(DATA SHOWN)
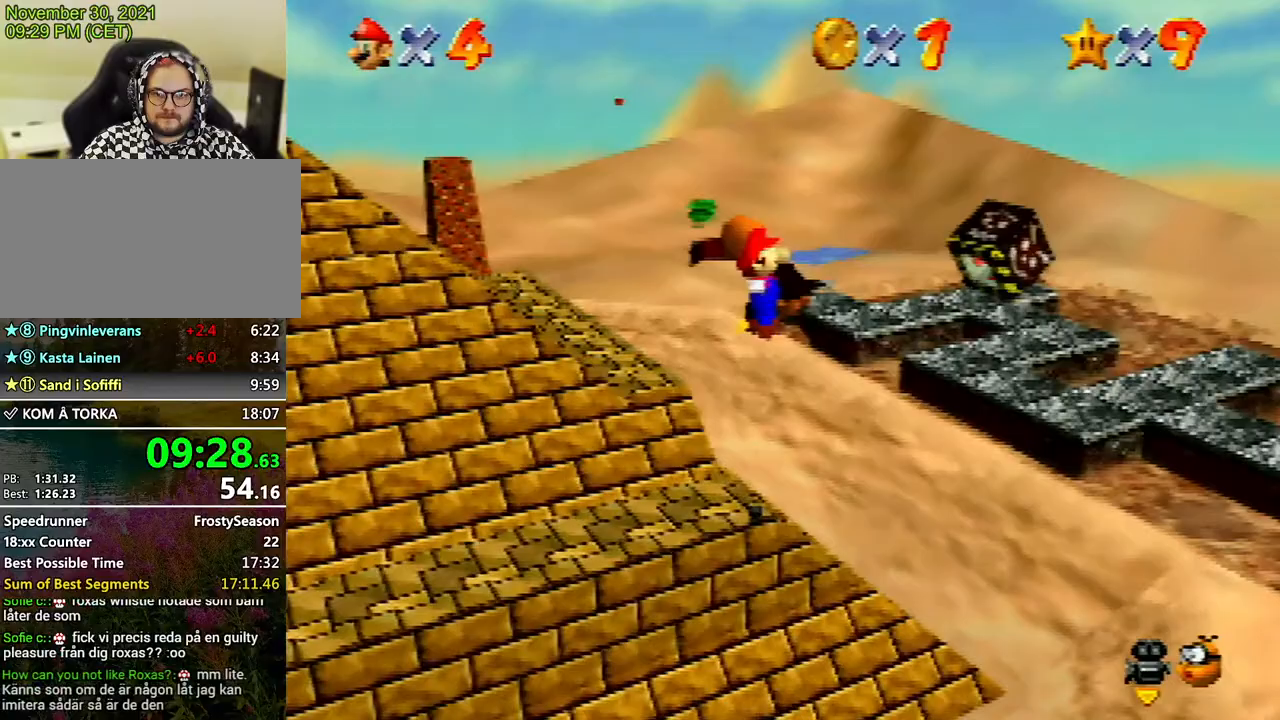
{"buttons": ["A"], "left_stick": "up", "events": [[67, "A", "down"], [100, "A", "up"], [167, "A", "down"], [267, "A", "up"], [333, "A", "down"], [400, "A", "up"], [467, "A", "down"]]}
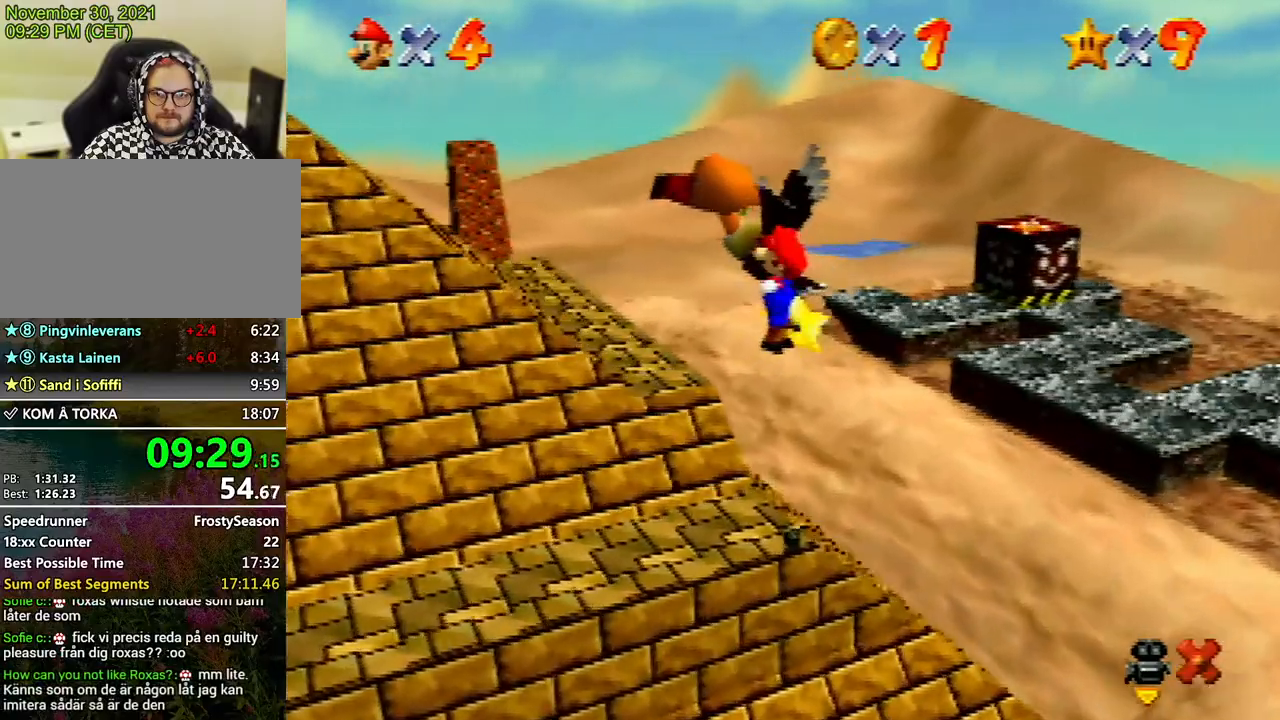
{"buttons": [], "left_stick": "center", "events": [[67, "A", "up"], [167, "A", "down"], [200, "A", "up"], [300, "left_stick", "center"]]}
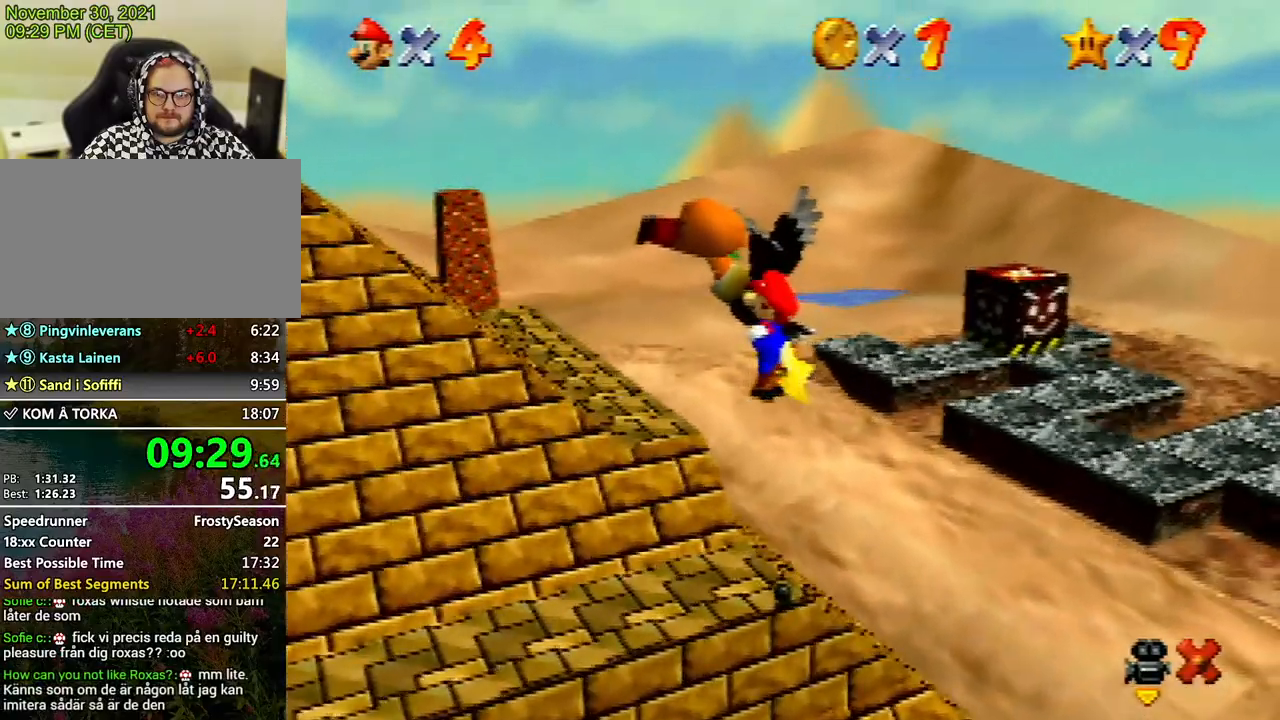
{"buttons": ["A"], "left_stick": "up", "events": [[100, "left_stick", "up"], [267, "A", "down"], [367, "A", "up"], [467, "A", "down"]]}
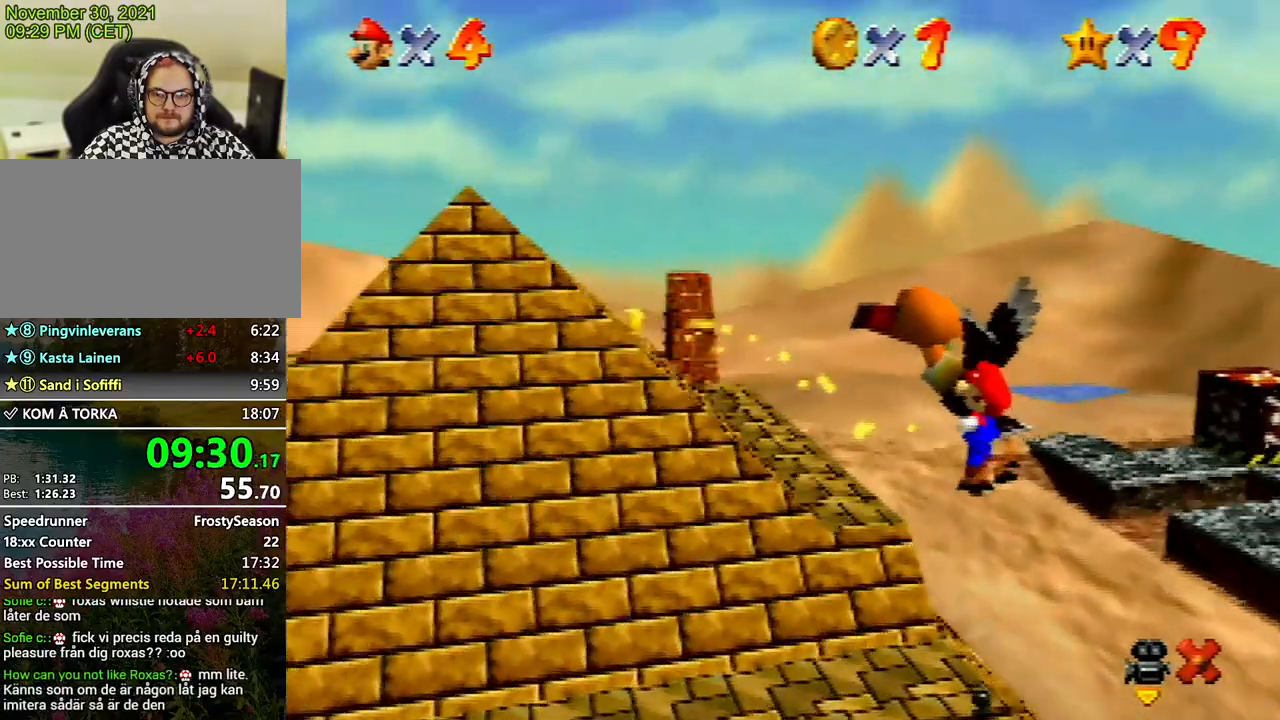
{"buttons": [], "left_stick": "up", "events": [[33, "A", "up"], [100, "A", "down"], [167, "A", "up"], [267, "A", "down"], [367, "A", "up"], [433, "A", "down"], [500, "A", "up"]]}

(TASK TO CARRY OUT)
Pictures stay out. Write out everything else in the material exactly.

(REPLY TO THE EXERCISE)
{"buttons": ["A"], "left_stick": "up", "events": [[67, "A", "down"], [100, "A", "up"], [167, "A", "down"], [267, "A", "up"], [333, "A", "down"], [400, "A", "up"], [467, "A", "down"]]}
{"buttons": [], "left_stick": "center", "events": [[67, "A", "up"], [167, "A", "down"], [200, "A", "up"], [300, "left_stick", "center"]]}
{"buttons": ["A"], "left_stick": "up", "events": [[100, "left_stick", "up"], [267, "A", "down"], [367, "A", "up"], [467, "A", "down"]]}
{"buttons": [], "left_stick": "up", "events": [[33, "A", "up"], [100, "A", "down"], [167, "A", "up"], [267, "A", "down"], [367, "A", "up"], [433, "A", "down"], [500, "A", "up"]]}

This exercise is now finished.